And the shadow of [his] perfect bliss
Is the sunshine of ours. . . .
If I could dwell where Israfel
Hath dwelt, and he where I,
He might not sing so wildly well
A mortal melody,
While a bolder note than this might swell
From my lyre within the sky.
—Edgar Allan Poe
Had Milton’s been the lot of Caspar Hauser,
Milton would have been vacant as he.
—Herman Melville
If Goethe had been stolen away a child, and reared in a robber band in the depths of a German forest, do you think the world would have had Faust and Iphigenie? But he would have been Goethe still. At night, round their watch-fire, he would have chanted wild songs of rapine and murder, till the dark faces about him were moved and trembled.
—Olive Schreiner
If Tolstoy had been born a woman . . .
—Virginia Woolf
If. . . .
1962
SILENCES IN LITERATURE
Originally an unwritten talk, spoken from notes at the Radcliffe Institute in 1962 as part of a weekly colloquium of members. Edited from the taped transcription, it appears here as published in Harper’s Magazine, October 1965.
(Several omitted lines have been restored; an occasional name or phrase and a few footnotes have been added.)
1962
SILENCES
Literary history and the present are dark with silences: some the silences for years by our acknowledged great; some silences hidden; some the ceasing to publish after one work appears; some the never coming to book form at all.

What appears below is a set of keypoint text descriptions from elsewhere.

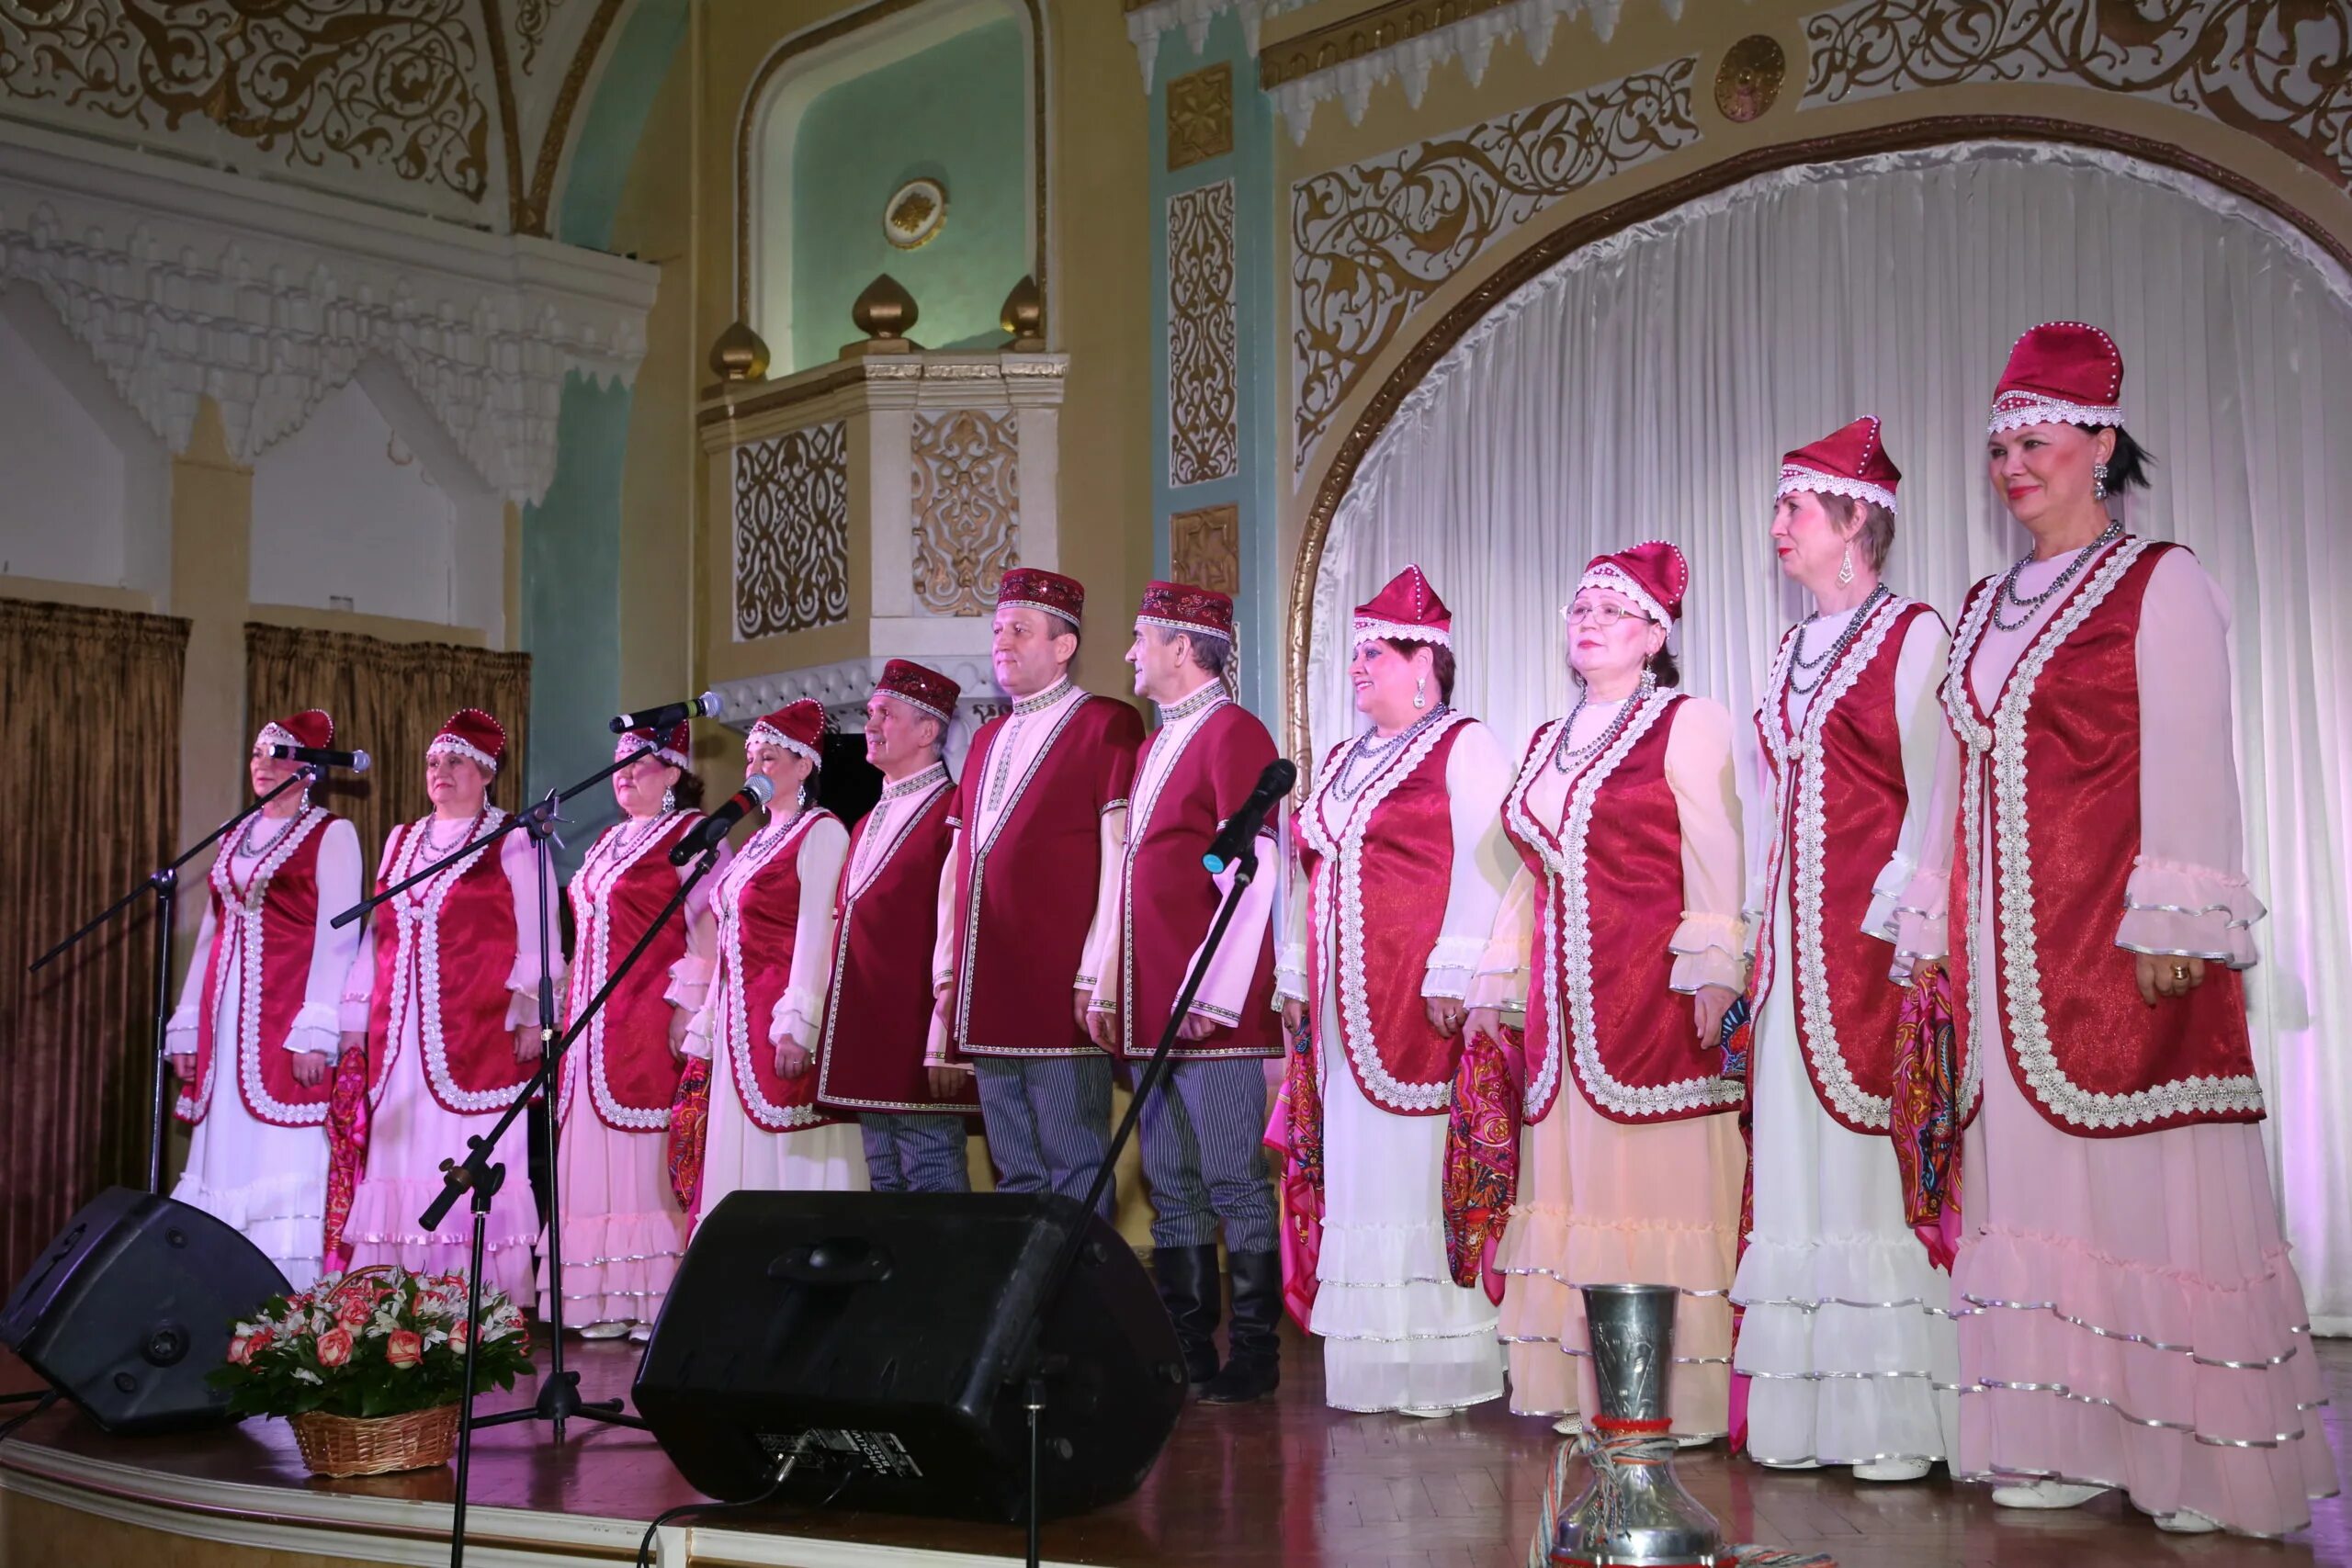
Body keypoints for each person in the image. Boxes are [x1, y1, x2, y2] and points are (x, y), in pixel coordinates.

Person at [1942, 321, 2333, 1533]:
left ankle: (2199, 1460)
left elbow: (2192, 748)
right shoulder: (1978, 603)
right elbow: (1961, 775)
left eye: (2039, 440)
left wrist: (2177, 902)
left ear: (2102, 443)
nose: (2014, 463)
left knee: (2153, 1191)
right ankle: (2060, 1429)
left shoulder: (2162, 579)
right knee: (2043, 1198)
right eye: (2001, 443)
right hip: (2012, 956)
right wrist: (1932, 923)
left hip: (2125, 942)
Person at [1466, 543, 1747, 1442]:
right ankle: (1588, 1390)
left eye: (1611, 611)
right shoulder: (1549, 740)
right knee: (1575, 1196)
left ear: (1655, 634)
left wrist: (1715, 962)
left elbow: (1715, 847)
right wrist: (1495, 980)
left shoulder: (1686, 720)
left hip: (1652, 998)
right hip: (1562, 1013)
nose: (1587, 622)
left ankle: (1680, 1398)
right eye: (1579, 608)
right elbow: (1529, 876)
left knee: (1657, 1193)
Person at [1729, 418, 1960, 1478]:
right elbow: (1765, 809)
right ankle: (1808, 1413)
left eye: (1794, 508)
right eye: (1779, 508)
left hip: (1869, 947)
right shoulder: (1786, 651)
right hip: (1789, 954)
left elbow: (1936, 791)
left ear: (1854, 521)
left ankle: (1891, 1425)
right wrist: (1744, 943)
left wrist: (1918, 924)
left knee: (1870, 1163)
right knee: (1796, 1167)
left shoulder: (1912, 633)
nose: (1777, 526)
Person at [1277, 567, 1517, 1417]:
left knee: (1419, 1173)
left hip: (1419, 999)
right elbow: (1312, 872)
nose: (1357, 666)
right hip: (1348, 1012)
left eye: (1374, 652)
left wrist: (1458, 965)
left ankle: (1441, 1366)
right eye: (1357, 653)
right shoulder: (1343, 759)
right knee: (1360, 1169)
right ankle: (1373, 1367)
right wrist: (1298, 969)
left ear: (1427, 664)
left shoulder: (1465, 743)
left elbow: (1494, 860)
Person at [1102, 581, 1283, 1403]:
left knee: (1232, 1176)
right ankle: (1186, 1348)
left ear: (1183, 646)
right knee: (1170, 1179)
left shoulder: (1234, 731)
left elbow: (1257, 867)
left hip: (1212, 1006)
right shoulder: (1152, 747)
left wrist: (1213, 991)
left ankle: (1254, 1351)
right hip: (1151, 1000)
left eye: (1141, 638)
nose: (1131, 653)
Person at [933, 569, 1144, 1213]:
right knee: (1014, 1167)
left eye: (1020, 629)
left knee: (1074, 1160)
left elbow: (1119, 859)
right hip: (988, 981)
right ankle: (1025, 1304)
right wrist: (948, 969)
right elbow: (957, 865)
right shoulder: (987, 738)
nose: (1002, 641)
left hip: (1060, 986)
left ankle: (1084, 1306)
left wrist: (1096, 970)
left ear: (1063, 645)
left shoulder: (1106, 722)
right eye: (998, 629)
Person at [337, 708, 554, 1302]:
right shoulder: (401, 839)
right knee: (399, 1155)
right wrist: (354, 1022)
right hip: (399, 1033)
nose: (440, 770)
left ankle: (471, 1295)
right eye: (434, 761)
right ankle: (395, 1293)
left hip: (479, 1030)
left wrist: (532, 1014)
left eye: (455, 760)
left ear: (486, 772)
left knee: (469, 1156)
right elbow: (375, 938)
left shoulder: (512, 837)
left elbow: (539, 936)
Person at [167, 709, 362, 1290]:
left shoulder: (333, 834)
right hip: (223, 1018)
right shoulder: (234, 834)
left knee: (282, 1148)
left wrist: (317, 1029)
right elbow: (210, 934)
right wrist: (186, 1023)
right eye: (256, 753)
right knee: (223, 1142)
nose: (260, 764)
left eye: (276, 754)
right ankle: (213, 1282)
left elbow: (338, 937)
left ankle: (284, 1285)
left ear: (308, 770)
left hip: (284, 1017)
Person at [540, 721, 718, 1341]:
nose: (625, 775)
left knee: (646, 1159)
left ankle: (654, 1298)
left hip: (648, 1014)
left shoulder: (693, 832)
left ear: (673, 771)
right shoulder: (608, 840)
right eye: (619, 764)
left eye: (639, 764)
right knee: (594, 1157)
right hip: (591, 1022)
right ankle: (603, 1296)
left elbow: (707, 924)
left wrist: (689, 1004)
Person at [684, 699, 864, 1214]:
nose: (754, 769)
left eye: (769, 758)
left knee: (788, 1155)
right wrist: (712, 1020)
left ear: (804, 765)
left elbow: (816, 932)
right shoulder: (758, 840)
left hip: (779, 1024)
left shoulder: (821, 830)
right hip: (741, 1026)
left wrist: (798, 1026)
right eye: (750, 758)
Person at [814, 660, 978, 1191]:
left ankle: (944, 1278)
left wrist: (944, 1039)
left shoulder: (952, 811)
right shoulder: (866, 819)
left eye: (886, 714)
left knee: (930, 1169)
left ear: (929, 731)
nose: (871, 724)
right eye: (869, 714)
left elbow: (960, 931)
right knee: (883, 1174)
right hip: (867, 1028)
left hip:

What is it that happens with the creator, to the creative process, in that time? What are creation’s needs for full functioning? Without intention of or pretension to literary scholarship, I have had special need to learn all I could of this over the years, myself so nearly remaining mute and having to let writing die over and over again in me.
These are not natural silences—what Keats called agonie ennuyeuse (the tedious agony)—that necessary time for renewal, lying fallow, gestation, in the natural cycle of creation. The silences I speak of here are unnatural: the unnatural thwarting of what struggles to come into being, but cannot. In the old, the obvious parallels: when the seed strikes stone; the soil will not sustain; the spring is false; the time is drought or blight or infestation; the frost comes premature.
The great in achievement have known such silences—Thomas Hardy, Melville, Rimbaud, Gerard Manley Hopkins. They tell us little as to why or how the creative working atrophied and died in them—if ever it did.
“Less and less shrink the visions then vast in me,” writes Thomas Hardy in his thirty-year ceasing from novels after the Victorian vileness to his Jude the Obscure. (“So ended his prose contributions to literature, his experiences having killed all his interest in this form”—the official explanation.) But the great poetry he wrote to the end of his life was not sufficient to hold, to develop the vast visions which for twenty-five years had had expression in novel after novel. People, situations, interrelationships, landscape—they cry for this larger life in poem after poem.
It was not visions shrinking with Hopkins, but a different torment. For seven years he kept his reli
gious vow to refrain from writing poetry, but the poet’s eye he could not shut, nor win “elected silence to beat upon [his] whorled ear.” “I had long had haunting my ear the echo of a poem which now I realised on paper,” he writes of the first poem permitted to end the seven years’ silence. But poetry (“to hoard unheard; be heard, unheeded”) could be only the least and last of his heavy priestly responsibilities. Nineteen poems were all he could produce in his last nine years—fullness to us, but torment pitched past grief to him, who felt himself “time’s eunuch, never to beget.”
Silence surrounds Rimbaud’s silence. Was there torment of the unwritten; haunting of rhythm, of visions; anguish at dying powers, the seventeen years after he abandoned the unendurable literary world? We know only that the need to write continued into his first years of vagabondage; that he wrote:
Had I not once a youth pleasant, heroic, fabulous enough to write on leaves of gold: too much luck. Through what crime, what error, have I earned my present weakness? You who maintain that some animals sob sorrowfully, that the dead have dreams, try to tell the story of my downfall and my slumber. I no longer know how to speak.*
That on his deathbed, he spoke again like a poet-visionary.
Melville’s stages to his thirty-year prose silence are clearest. The presage is in his famous letter to Hawthorne, as he had to hurry Moby Dick to an end:
I am so pulled hither and thither by circumstances. The calm, the coolness, the silent grass-growing mood in which a man ought always to compose,—that, I fear, can seldom be mine. Dollars damn me. . . . What I feel most moved to write, that is banned,—it will not pay. Yet, altogether, write the other way I cannot. So the product is a final hash . . .
Reiterated in Pierre, writing “that book whose unfathomable cravings drink his blood . . . when at last the idea obtruded that the wiser and profounder he should grow, the more and the more he lessened his chances for bread.”
To be possessed; to have to try final hash; to have one’s work met by “drear ignoring”; to be damned by dollars into a Customs House job; to have only weary evenings and Sundays left for writing—
How bitterly did unreplying Pierre feel in his heart that to most of the great works of humanity, their authors had given not weeks and months, not years and years, but their wholly surrendered and dedicated lives.